> Required work
Can you print each of the items below word for word, leaving out the pictures?

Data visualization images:
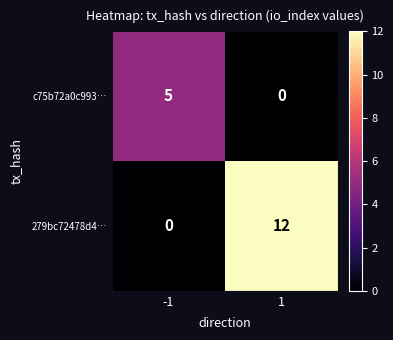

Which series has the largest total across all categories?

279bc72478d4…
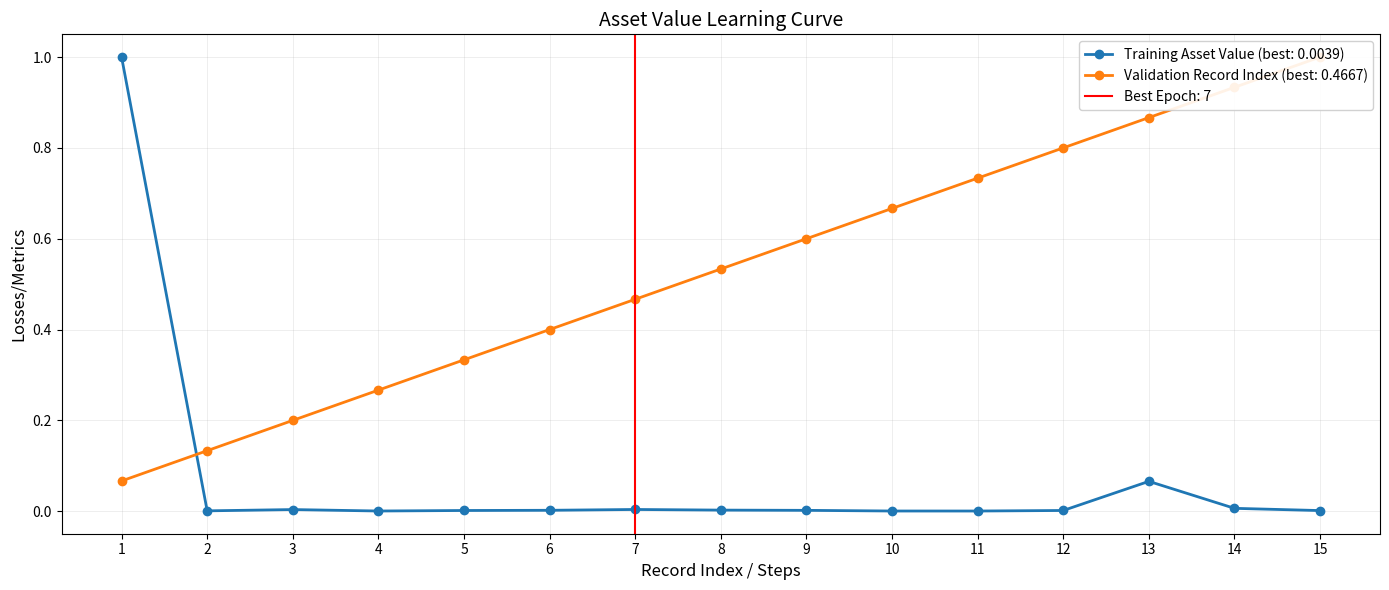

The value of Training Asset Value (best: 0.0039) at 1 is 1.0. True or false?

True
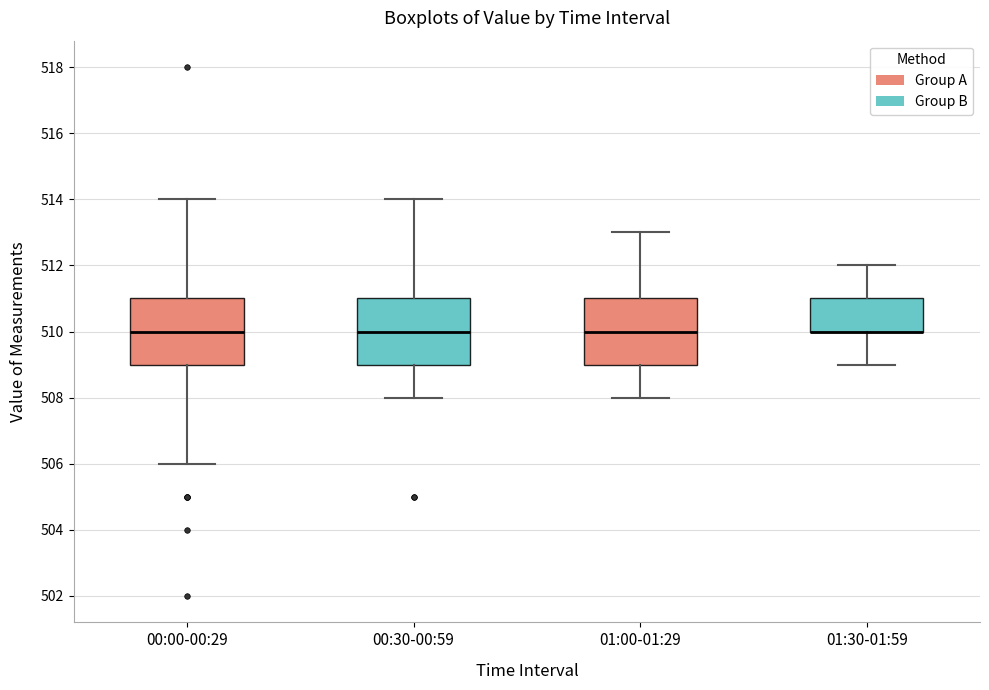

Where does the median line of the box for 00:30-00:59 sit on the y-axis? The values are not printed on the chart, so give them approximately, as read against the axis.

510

> Task answer
Which series has the largest total across all categories?

279bc72478d4…

The value of Training Asset Value (best: 0.0039) at 1 is 1.0. True or false?

True

Where does the median line of the box for 00:30-00:59 sit on the y-axis? The values are not printed on the chart, so give them approximately, as read against the axis.

510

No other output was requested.